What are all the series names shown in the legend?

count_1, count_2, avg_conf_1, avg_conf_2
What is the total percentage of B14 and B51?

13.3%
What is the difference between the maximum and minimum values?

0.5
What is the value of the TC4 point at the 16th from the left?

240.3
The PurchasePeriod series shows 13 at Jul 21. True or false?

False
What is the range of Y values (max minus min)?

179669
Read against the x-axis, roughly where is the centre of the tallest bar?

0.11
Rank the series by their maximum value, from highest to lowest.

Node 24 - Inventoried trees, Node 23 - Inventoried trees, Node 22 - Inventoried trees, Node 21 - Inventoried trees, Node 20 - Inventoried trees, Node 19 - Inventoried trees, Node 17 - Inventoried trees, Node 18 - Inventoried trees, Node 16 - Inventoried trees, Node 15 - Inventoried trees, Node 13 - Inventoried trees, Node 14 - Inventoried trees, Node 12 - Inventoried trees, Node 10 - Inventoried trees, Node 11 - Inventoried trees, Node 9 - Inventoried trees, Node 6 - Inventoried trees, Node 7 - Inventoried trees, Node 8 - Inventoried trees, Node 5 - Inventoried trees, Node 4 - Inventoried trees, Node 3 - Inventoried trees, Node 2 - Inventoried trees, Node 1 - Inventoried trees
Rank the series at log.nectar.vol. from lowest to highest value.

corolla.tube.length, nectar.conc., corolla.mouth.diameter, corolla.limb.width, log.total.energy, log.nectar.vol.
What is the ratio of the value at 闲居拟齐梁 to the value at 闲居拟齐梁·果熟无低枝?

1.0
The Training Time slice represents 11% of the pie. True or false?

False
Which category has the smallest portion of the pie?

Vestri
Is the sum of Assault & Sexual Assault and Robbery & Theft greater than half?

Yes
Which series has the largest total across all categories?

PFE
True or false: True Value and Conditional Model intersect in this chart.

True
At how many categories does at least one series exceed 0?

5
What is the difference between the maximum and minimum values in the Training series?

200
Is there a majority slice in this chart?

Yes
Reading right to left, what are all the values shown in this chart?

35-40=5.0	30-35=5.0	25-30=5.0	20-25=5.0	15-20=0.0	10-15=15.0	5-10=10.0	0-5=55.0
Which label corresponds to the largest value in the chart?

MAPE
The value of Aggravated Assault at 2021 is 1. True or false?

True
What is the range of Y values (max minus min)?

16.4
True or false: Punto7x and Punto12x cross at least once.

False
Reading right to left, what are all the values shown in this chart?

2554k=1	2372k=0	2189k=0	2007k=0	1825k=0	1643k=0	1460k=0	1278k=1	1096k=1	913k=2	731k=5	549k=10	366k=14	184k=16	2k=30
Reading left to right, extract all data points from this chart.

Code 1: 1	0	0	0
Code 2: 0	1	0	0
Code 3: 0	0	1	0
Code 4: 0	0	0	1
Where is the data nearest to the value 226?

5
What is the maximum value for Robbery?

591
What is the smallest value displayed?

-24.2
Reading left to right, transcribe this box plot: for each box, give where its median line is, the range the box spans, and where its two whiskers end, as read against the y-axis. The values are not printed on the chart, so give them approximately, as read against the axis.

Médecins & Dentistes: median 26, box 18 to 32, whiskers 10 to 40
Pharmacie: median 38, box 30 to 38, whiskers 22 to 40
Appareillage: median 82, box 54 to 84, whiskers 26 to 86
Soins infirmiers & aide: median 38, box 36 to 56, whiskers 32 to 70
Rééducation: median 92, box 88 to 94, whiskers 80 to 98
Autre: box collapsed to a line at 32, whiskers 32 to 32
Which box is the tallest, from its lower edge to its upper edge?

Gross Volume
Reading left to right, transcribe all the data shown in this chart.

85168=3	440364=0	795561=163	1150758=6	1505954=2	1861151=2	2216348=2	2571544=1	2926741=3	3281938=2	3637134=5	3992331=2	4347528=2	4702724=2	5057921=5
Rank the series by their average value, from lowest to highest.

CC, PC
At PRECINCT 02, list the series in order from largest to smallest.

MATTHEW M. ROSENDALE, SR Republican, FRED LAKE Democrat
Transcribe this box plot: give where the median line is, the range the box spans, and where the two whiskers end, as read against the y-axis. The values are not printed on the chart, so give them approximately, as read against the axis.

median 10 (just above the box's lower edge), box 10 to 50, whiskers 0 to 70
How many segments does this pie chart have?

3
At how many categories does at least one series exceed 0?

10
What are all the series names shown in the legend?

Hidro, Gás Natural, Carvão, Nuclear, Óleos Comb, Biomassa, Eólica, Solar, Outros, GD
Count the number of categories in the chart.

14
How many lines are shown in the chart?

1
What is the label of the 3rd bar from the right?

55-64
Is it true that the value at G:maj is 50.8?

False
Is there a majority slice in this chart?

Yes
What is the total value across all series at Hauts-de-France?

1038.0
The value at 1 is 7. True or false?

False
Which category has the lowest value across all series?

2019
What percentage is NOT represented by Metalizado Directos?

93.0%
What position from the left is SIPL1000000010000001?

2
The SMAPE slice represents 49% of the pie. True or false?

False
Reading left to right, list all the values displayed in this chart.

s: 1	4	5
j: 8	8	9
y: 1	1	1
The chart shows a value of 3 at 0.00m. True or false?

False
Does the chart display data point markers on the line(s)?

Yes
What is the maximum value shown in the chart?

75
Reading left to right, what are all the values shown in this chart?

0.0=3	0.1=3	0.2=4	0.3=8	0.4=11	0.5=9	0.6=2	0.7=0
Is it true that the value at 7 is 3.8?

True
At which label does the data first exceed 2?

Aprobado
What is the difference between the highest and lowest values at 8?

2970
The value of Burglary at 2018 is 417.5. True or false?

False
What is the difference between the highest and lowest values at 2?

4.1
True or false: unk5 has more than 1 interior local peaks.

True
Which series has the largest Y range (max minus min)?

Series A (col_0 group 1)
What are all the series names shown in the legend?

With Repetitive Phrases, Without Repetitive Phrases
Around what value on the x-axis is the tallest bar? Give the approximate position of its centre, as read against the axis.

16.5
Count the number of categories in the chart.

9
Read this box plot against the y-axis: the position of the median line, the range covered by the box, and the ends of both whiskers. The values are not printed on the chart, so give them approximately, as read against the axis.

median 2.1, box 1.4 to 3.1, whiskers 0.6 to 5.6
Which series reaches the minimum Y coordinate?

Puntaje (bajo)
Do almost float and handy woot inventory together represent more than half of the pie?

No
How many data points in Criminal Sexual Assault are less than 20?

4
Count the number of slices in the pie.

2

TASK: Arrange every line of the material above into a numbered list, omitting the blank lines.

RESULT:
1. What are all the series names shown in the legend?
2. count_1, count_2, avg_conf_1, avg_conf_2
3. What is the total percentage of B14 and B51?
4. 13.3%
5. What is the difference between the maximum and minimum values?
6. 0.5
7. What is the value of the TC4 point at the 16th from the left?
8. 240.3
9. The PurchasePeriod series shows 13 at Jul 21. True or false?
10. False
11. What is the range of Y values (max minus min)?
12. 179669
13. Read against the x-axis, roughly where is the centre of the tallest bar?
14. 0.11
15. Rank the series by their maximum value, from highest to lowest.
16. Node 24 - Inventoried trees, Node 23 - Inventoried trees, Node 22 - Inventoried trees, Node 21 - Inventoried trees, Node 20 - Inventoried trees, Node 19 - Inventoried trees, Node 17 - Inventoried trees, Node 18 - Inventoried trees, Node 16 - Inventoried trees, Node 15 - Inventoried trees, Node 13 - Inventoried trees, Node 14 - Inventoried trees, Node 12 - Inventoried trees, Node 10 - Inventoried trees, Node 11 - Inventoried trees, Node 9 - Inventoried trees, Node 6 - Inventoried trees, Node 7 - Inventoried trees, Node 8 - Inventoried trees, Node 5 - Inventoried trees, Node 4 - Inventoried trees, Node 3 - Inventoried trees, Node 2 - Inventoried trees, Node 1 - Inventoried trees
17. Rank the series at log.nectar.vol. from lowest to highest value.
18. corolla.tube.length, nectar.conc., corolla.mouth.diameter, corolla.limb.width, log.total.energy, log.nectar.vol.
19. What is the ratio of the value at 闲居拟齐梁 to the value at 闲居拟齐梁·果熟无低枝?
20. 1.0
21. The Training Time slice represents 11% of the pie. True or false?
22. False
23. Which category has the smallest portion of the pie?
24. Vestri
25. Is the sum of Assault & Sexual Assault and Robbery & Theft greater than half?
26. Yes
27. Which series has the largest total across all categories?
28. PFE
29. True or false: True Value and Conditional Model intersect in this chart.
30. True
31. At how many categories does at least one series exceed 0?
32. 5
33. What is the difference between the maximum and minimum values in the Training series?
34. 200
35. Is there a majority slice in this chart?
36. Yes
37. Reading right to left, what are all the values shown in this chart?
38. 35-40=5.0	30-35=5.0	25-30=5.0	20-25=5.0	15-20=0.0	10-15=15.0	5-10=10.0	0-5=55.0
39. Which label corresponds to the largest value in the chart?
40. MAPE
41. The value of Aggravated Assault at 2021 is 1. True or false?
42. True
43. What is the range of Y values (max minus min)?
44. 16.4
45. True or false: Punto7x and Punto12x cross at least once.
46. False
47. Reading right to left, what are all the values shown in this chart?
48. 2554k=1	2372k=0	2189k=0	2007k=0	1825k=0	1643k=0	1460k=0	1278k=1	1096k=1	913k=2	731k=5	549k=10	366k=14	184k=16	2k=30
49. Reading left to right, extract all data points from this chart.
50. Code 1: 1	0	0	0
51. Code 2: 0	1	0	0
52. Code 3: 0	0	1	0
53. Code 4: 0	0	0	1
54. Where is the data nearest to the value 226?
55. 5
56. What is the maximum value for Robbery?
57. 591
58. What is the smallest value displayed?
59. -24.2
60. Reading left to right, transcribe this box plot: for each box, give where its median line is, the range the box spans, and where its two whiskers end, as read against the y-axis. The values are not printed on the chart, so give them approximately, as read against the axis.
61. Médecins & Dentistes: median 26, box 18 to 32, whiskers 10 to 40
62. Pharmacie: median 38, box 30 to 38, whiskers 22 to 40
63. Appareillage: median 82, box 54 to 84, whiskers 26 to 86
64. Soins infirmiers & aide: median 38, box 36 to 56, whiskers 32 to 70
65. Rééducation: median 92, box 88 to 94, whiskers 80 to 98
66. Autre: box collapsed to a line at 32, whiskers 32 to 32
67. Which box is the tallest, from its lower edge to its upper edge?
68. Gross Volume
69. Reading left to right, transcribe all the data shown in this chart.
70. 85168=3	440364=0	795561=163	1150758=6	1505954=2	1861151=2	2216348=2	2571544=1	2926741=3	3281938=2	3637134=5	3992331=2	4347528=2	4702724=2	5057921=5
71. Rank the series by their average value, from lowest to highest.
72. CC, PC
73. At PRECINCT 02, list the series in order from largest to smallest.
74. MATTHEW M. ROSENDALE, SR Republican, FRED LAKE Democrat
75. Transcribe this box plot: give where the median line is, the range the box spans, and where the two whiskers end, as read against the y-axis. The values are not printed on the chart, so give them approximately, as read against the axis.
76. median 10 (just above the box's lower edge), box 10 to 50, whiskers 0 to 70
77. How many segments does this pie chart have?
78. 3
79. At how many categories does at least one series exceed 0?
80. 10
81. What are all the series names shown in the legend?
82. Hidro, Gás Natural, Carvão, Nuclear, Óleos Comb, Biomassa, Eólica, Solar, Outros, GD
83. Count the number of categories in the chart.
84. 14
85. How many lines are shown in the chart?
86. 1
87. What is the label of the 3rd bar from the right?
88. 55-64
89. Is it true that the value at G:maj is 50.8?
90. False
91. Is there a majority slice in this chart?
92. Yes
93. What is the total value across all series at Hauts-de-France?
94. 1038.0
95. The value at 1 is 7. True or false?
96. False
97. Which category has the lowest value across all series?
98. 2019
99. What percentage is NOT represented by Metalizado Directos?
100. 93.0%
101. What position from the left is SIPL1000000010000001?
102. 2
103. The SMAPE slice represents 49% of the pie. True or false?
104. False
105. Reading left to right, list all the values displayed in this chart.
106. s: 1	4	5
107. j: 8	8	9
108. y: 1	1	1
109. The chart shows a value of 3 at 0.00m. True or false?
110. False
111. Does the chart display data point markers on the line(s)?
112. Yes
113. What is the maximum value shown in the chart?
114. 75
115. Reading left to right, what are all the values shown in this chart?
116. 0.0=3	0.1=3	0.2=4	0.3=8	0.4=11	0.5=9	0.6=2	0.7=0
117. Is it true that the value at 7 is 3.8?
118. True
119. At which label does the data first exceed 2?
120. Aprobado
121. What is the difference between the highest and lowest values at 8?
122. 2970
123. The value of Burglary at 2018 is 417.5. True or false?
124. False
125. What is the difference between the highest and lowest values at 2?
126. 4.1
127. True or false: unk5 has more than 1 interior local peaks.
128. True
129. Which series has the largest Y range (max minus min)?
130. Series A (col_0 group 1)
131. What are all the series names shown in the legend?
132. With Repetitive Phrases, Without Repetitive Phrases
133. Around what value on the x-axis is the tallest bar? Give the approximate position of its centre, as read against the axis.
134. 16.5
135. Count the number of categories in the chart.
136. 9
137. Read this box plot against the y-axis: the position of the median line, the range covered by the box, and the ends of both whiskers. The values are not printed on the chart, so give them approximately, as read against the axis.
138. median 2.1, box 1.4 to 3.1, whiskers 0.6 to 5.6
139. Which series reaches the minimum Y coordinate?
140. Puntaje (bajo)
141. Do almost float and handy woot inventory together represent more than half of the pie?
142. No
143. How many data points in Criminal Sexual Assault are less than 20?
144. 4
145. Count the number of slices in the pie.
146. 2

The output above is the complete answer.